Revitalizing Tacoma

Psst, Tacoma, they're talking about you...
An article on Next City today takes a look at Tacoma - the revitalization of its downtown, and questions around livability for all residents of the city - especially some of those with lower incomes. The title of the article asks a question:
Can Tacoma Build on a Successful Downtown Revitalization?
The Next City article focuses on the impact of the University of Washington Tacoma campus on Tacoma's downtown, and then looks beyond that downtown reviatalization to what the economic picture looks like for the city's residents as a whole. Although the article doesn't call out Tacoma's slow recovery from the recession directly, it does point to some of the symptoms of the slow road to recovery: an unemployment rate 1.2% worse than the statewide average, and 18% of Tacomans living below the poverty line - 5% worse than statewide numbers, and slightly worse than Tacoma's rate in 1989. The article goes on to quote Michael Mirra from Tacoma Housing Authority.
“Considering the relative cost of living, Tacoma is the housing bargain of the West Coast, ... And yet, it’s still unaffordable to many of its residents.”
A middle class, middle-of-the-road, average income in Tacoma will buy you more house than it will in Seattle - not exactly a well-kept secret around here. But for the poorest residents of Tacoma, housing is scarce, and affordable housing not subsidized by federal dollars is even more so.

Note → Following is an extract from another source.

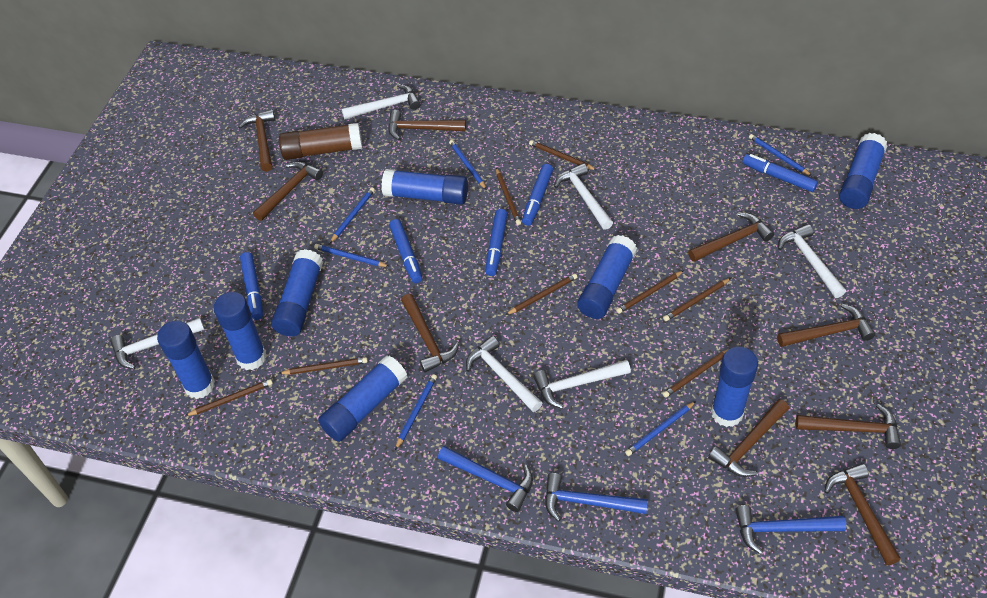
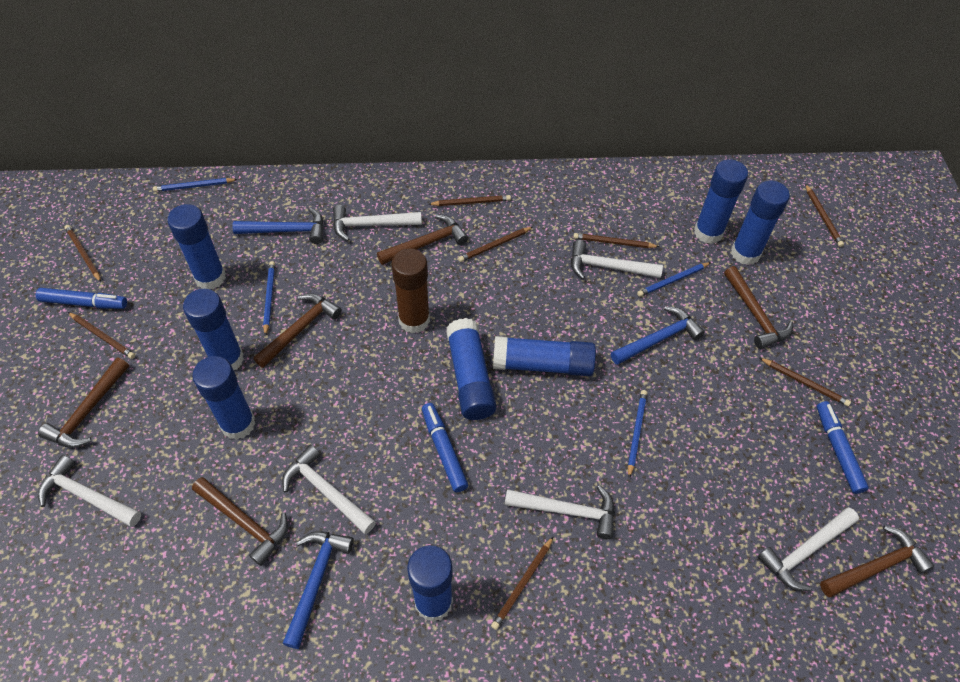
blue marker: [240,252,263,320] [389,219,422,283] [485,209,508,276] [522,164,553,226] [742,154,818,192] = 5 -> [35,288,127,309] [422,403,468,492] [817,401,869,494] = 3
blue pencil: [314,244,390,267] [330,187,375,243] [395,374,437,450] [449,140,487,190] [625,401,696,456] [749,134,812,176] = 6 -> [153,178,238,192] [263,261,275,336] [628,390,647,478] [637,262,711,297] = 4
brown hammer: [238,110,275,172] [253,161,323,221] [388,110,466,140] [401,294,459,373] [688,213,774,262] [708,399,789,477] [777,304,875,347] [796,404,901,449] [824,463,901,565] = 9 -> [38,358,129,448] [192,477,288,566] [253,293,342,368] [377,215,468,265] [724,266,793,349] [820,525,934,597] = 6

Although the article's author (who lives in Philadelphia, by the way) stops just short of fully advocating for an increase in Tacoma's minimum wage, he does suggest it could be one solution. He also mentions a state-level Working Families Tax Rebate program that pays matching state funds out to those receiving a federal earned-income tax credit as another possible help... if the state adopts it. Another possibility he raises, if somewhat obliquely, by quoting Tacoma's Director of Economic Development, Ricardo Noguera, is the idea that attracting higher paying jobs to the city would improve average incomes, bringing more money into the local economy.

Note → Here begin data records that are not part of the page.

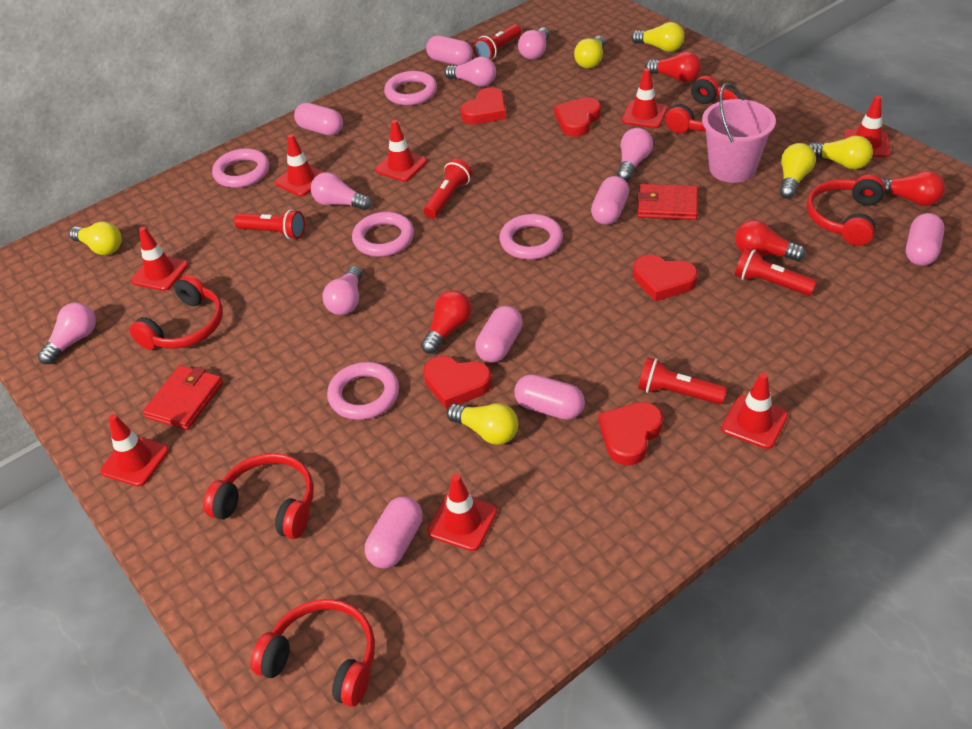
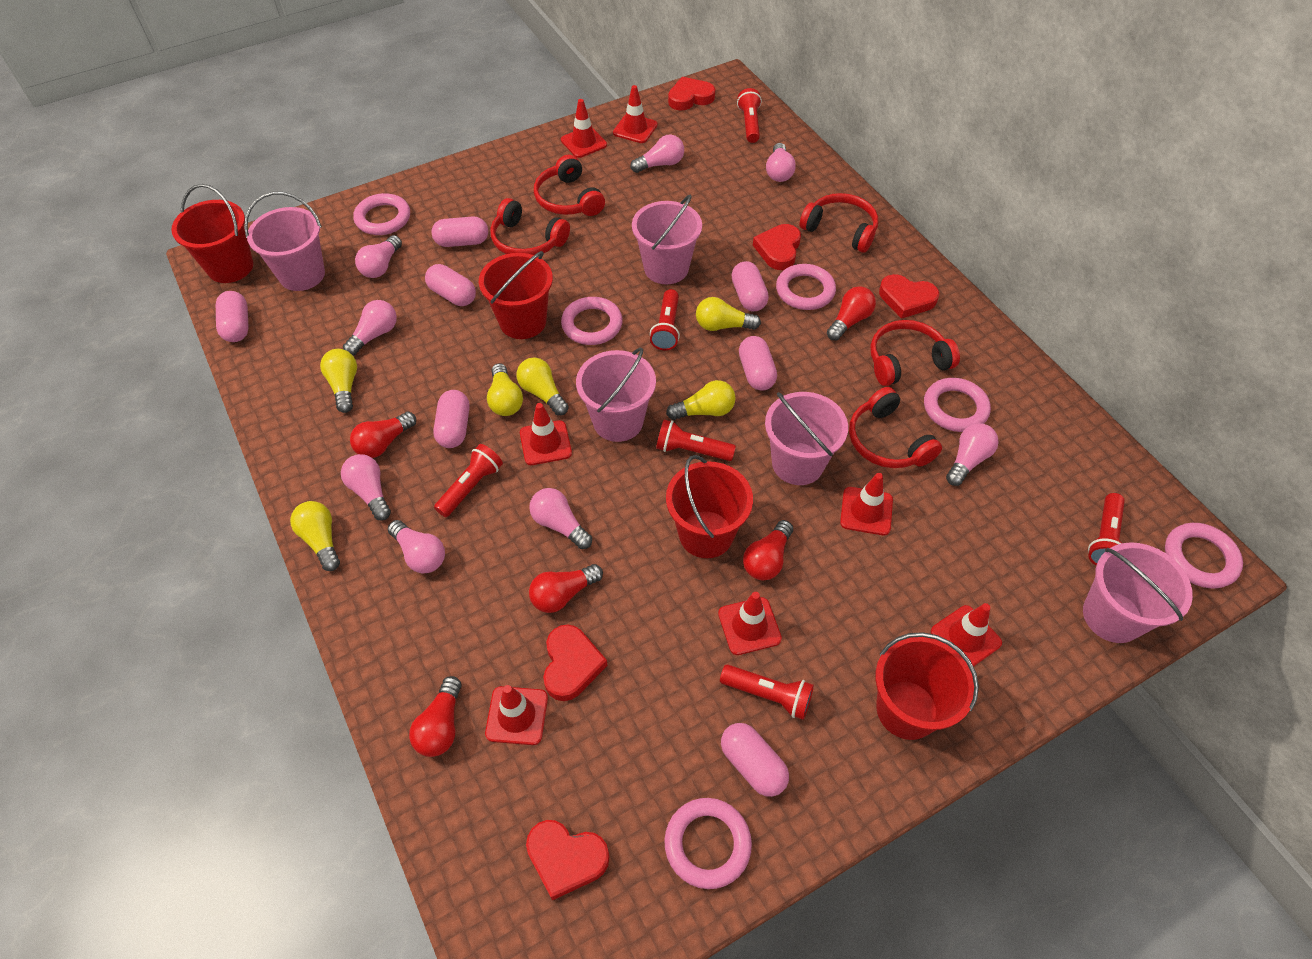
pink bucket: [702,83,776,183] = 1 -> [244,192,325,291] [576,347,656,442] [632,195,702,284] [765,392,848,485] [1083,542,1193,643] = 5
pink light bulb: [38,303,96,364] [311,172,372,210] [323,266,362,315] [444,57,496,87] [518,27,550,59] [617,128,653,181] = 6 -> [341,454,391,521] [343,300,397,356] [355,235,402,278] [388,520,445,573] [529,488,592,549] [630,134,684,173] [766,143,796,182] [946,423,999,486] = 8
pink ring: [212,148,269,188] [327,362,399,420] [352,212,414,257] [384,71,437,105] [499,214,563,260] = 5 -> [353,193,410,235] [561,297,623,345] [664,798,752,889] [776,264,836,310] [924,378,991,432] [1165,523,1243,588] = 6
red bucket: none = 0 -> [171,184,253,283] [479,251,553,339] [666,455,753,558] [875,632,979,740] = 4
red flashlight: [234,209,305,239] [424,159,472,219] [473,24,521,60] [638,357,727,404] [735,248,817,296] = 5 -> [434,444,503,517] [650,289,680,351] [656,420,736,461] [720,665,814,720] [737,88,762,143] [1088,493,1125,566] = 6
red light bulb: [421,290,472,354] [645,52,701,82] [735,220,806,261] [881,171,945,206] = 4 -> [350,412,416,458] [409,676,461,757] [529,564,603,613] [743,520,793,581] [827,286,876,341] = 5
red traffic cone: [100,414,169,486] [131,227,188,291] [275,134,324,196] [375,120,427,182] [427,474,497,551] [622,68,668,128] [721,373,788,449] [845,95,890,157] = 8 -> [485,685,548,745] [520,403,572,465] [561,99,607,158] [613,85,657,143] [718,592,782,655] [840,473,893,535] [931,603,1002,667] = 7
red wallet: [143,365,223,430] [637,184,698,220] = 2 -> none = 0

Maybe a local university, more established, more mature, with growing enrollment numbers, and new program offerings could be part of attracting those jobs.
UW Tacoma turns 25 this year. The campus has come a long way since its first graduating class of just four students back in the early 1990s. From a campus population of 176 students in its first year, UWT has grown, awarding nearly 16,000 degrees and certificates in the last quarter century. This fall the University will welcome a class of 4,500 when classes begin this fall.
With this growth, the University has changed the fabric and feel of downtown Tacoma. Every storefront along Pacific between South 21st and 17th is rented out. There's outdoor seating for restaurants, and busy stops for buses and the Link. UW Tacoma embraces its character as an "urban serving university," with a diverse population of students that includes everyone from Running Start teenagers getting an early start on their degrees, to returning and retired "non-traditional learners," some of whom haven't seen the inside of a classroom in decades. It makes for a diverse learning environment.
It has also meant a solid growth in foot traffic and development radiating out from the campus. In the last few years, the University hasn't just rehabilitated and filled its own campus buildings, it has also acted as a key partner in projects including the City's South Downtown Sub Area Plan. That plan lays out a vision for development in the southern half of the downtown core. It also does some of the early heavy-lifting like environmental impact statements that would have been left to individual developers in previous years.
UWT has lifted the tide in downtown Tacoma, and sent ripples beyond the city into Pierce County. Some of the newer and more innovative programs in particular could contribute to growing more solid, well-paying jobs, and keeping some of those graduates right here, in Tacoma. Of course that doesn't solve the problems of housing stock, and not everyone is destined for a four-year degree, but it's a start...
So, maybe the real question is what else can Tacoma do to build on its downtown revitalization?